**PROBLEM DETAILS**
Reproduce the records below exactly as given.
= Beginning of Section =
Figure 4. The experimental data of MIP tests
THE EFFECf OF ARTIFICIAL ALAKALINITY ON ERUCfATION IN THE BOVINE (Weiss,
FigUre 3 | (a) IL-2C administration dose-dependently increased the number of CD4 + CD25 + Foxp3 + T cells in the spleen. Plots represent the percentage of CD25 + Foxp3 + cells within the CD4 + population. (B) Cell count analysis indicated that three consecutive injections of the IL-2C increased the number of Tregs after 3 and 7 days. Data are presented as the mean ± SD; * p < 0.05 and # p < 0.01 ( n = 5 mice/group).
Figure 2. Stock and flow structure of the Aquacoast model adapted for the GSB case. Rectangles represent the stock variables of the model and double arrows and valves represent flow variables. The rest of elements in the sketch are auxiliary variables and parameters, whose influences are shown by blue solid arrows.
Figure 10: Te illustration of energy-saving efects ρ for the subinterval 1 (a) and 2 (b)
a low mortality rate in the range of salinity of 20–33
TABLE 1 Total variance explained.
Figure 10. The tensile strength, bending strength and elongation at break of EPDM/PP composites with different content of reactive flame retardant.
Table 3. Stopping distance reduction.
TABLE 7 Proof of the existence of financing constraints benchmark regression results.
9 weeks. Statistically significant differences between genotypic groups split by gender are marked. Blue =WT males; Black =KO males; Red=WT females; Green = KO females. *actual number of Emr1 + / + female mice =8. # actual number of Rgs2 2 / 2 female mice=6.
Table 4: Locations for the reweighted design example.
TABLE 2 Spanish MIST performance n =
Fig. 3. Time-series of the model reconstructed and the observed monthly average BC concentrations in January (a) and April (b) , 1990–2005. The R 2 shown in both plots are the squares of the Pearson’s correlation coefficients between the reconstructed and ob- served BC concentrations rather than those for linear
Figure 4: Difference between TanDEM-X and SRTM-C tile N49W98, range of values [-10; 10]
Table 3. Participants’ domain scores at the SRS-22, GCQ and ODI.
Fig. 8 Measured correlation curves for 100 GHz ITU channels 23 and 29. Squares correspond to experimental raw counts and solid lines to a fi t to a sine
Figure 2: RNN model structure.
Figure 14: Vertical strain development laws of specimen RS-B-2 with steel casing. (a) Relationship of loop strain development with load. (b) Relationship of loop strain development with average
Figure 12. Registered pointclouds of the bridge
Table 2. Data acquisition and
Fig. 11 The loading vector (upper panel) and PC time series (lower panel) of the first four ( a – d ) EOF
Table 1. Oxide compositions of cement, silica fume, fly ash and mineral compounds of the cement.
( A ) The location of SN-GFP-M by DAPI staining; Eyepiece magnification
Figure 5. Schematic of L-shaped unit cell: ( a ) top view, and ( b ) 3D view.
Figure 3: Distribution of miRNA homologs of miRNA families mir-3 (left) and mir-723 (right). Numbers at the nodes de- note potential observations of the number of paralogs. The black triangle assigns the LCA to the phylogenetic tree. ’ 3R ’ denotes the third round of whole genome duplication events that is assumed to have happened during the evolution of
= End of Section =
**ANSWER TO THE EXERCISE**
Figure 4. The experimental data of MIP tests
THE EFFECf OF ARTIFICIAL ALAKALINITY ON ERUCfATION IN THE BOVINE (Weiss,
FigUre 3 | (a) IL-2C administration dose-dependently increased the number of CD4 + CD25 + Foxp3 + T cells in the spleen. Plots represent the percentage of CD25 + Foxp3 + cells within the CD4 + population. (B) Cell count analysis indicated that three consecutive injections of the IL-2C increased the number of Tregs after 3 and 7 days. Data are presented as the mean ± SD; * p < 0.05 and # p < 0.01 ( n = 5 mice/group).
Figure 2. Stock and flow structure of the Aquacoast model adapted for the GSB case. Rectangles represent the stock variables of the model and double arrows and valves represent flow variables. The rest of elements in the sketch are auxiliary variables and parameters, whose influences are shown by blue solid arrows.
Figure 10: Te illustration of energy-saving efects ρ for the subinterval 1 (a) and 2 (b)
a low mortality rate in the range of salinity of 20–33
TABLE 1 Total variance explained.
Figure 10. The tensile strength, bending strength and elongation at break of EPDM/PP composites with different content of reactive flame retardant.
Table 3. Stopping distance reduction.
TABLE 7 Proof of the existence of financing constraints benchmark regression results.
9 weeks. Statistically significant differences between genotypic groups split by gender are marked. Blue =WT males; Black =KO males; Red=WT females; Green = KO females. *actual number of Emr1 + / + female mice =8. # actual number of Rgs2 2 / 2 female mice=6.
Table 4: Locations for the reweighted design example.
TABLE 2 Spanish MIST performance n =
Fig. 3. Time-series of the model reconstructed and the observed monthly average BC concentrations in January (a) and April (b) , 1990–2005. The R 2 shown in both plots are the squares of the Pearson’s correlation coefficients between the reconstructed and ob- served BC concentrations rather than those for linear
Figure 4: Difference between TanDEM-X and SRTM-C tile N49W98, range of values [-10; 10]
Table 3. Participants’ domain scores at the SRS-22, GCQ and ODI.
Fig. 8 Measured correlation curves for 100 GHz ITU channels 23 and 29. Squares correspond to experimental raw counts and solid lines to a fi t to a sine
Figure 2: RNN model structure.
Figure 14: Vertical strain development laws of specimen RS-B-2 with steel casing. (a) Relationship of loop strain development with load. (b) Relationship of loop strain development with average
Figure 12. Registered pointclouds of the bridge
Table 2. Data acquisition and
Fig. 11 The loading vector (upper panel) and PC time series (lower panel) of the first four ( a – d ) EOF
Table 1. Oxide compositions of cement, silica fume, fly ash and mineral compounds of the cement.
( A ) The location of SN-GFP-M by DAPI staining; Eyepiece magnification
Figure 5. Schematic of L-shaped unit cell: ( a ) top view, and ( b ) 3D view.
Figure 3: Distribution of miRNA homologs of miRNA families mir-3 (left) and mir-723 (right). Numbers at the nodes de- note potential observations of the number of paralogs. The black triangle assigns the LCA to the phylogenetic tree. ’ 3R ’ denotes the third round of whole genome duplication events that is assumed to have happened during the evolution of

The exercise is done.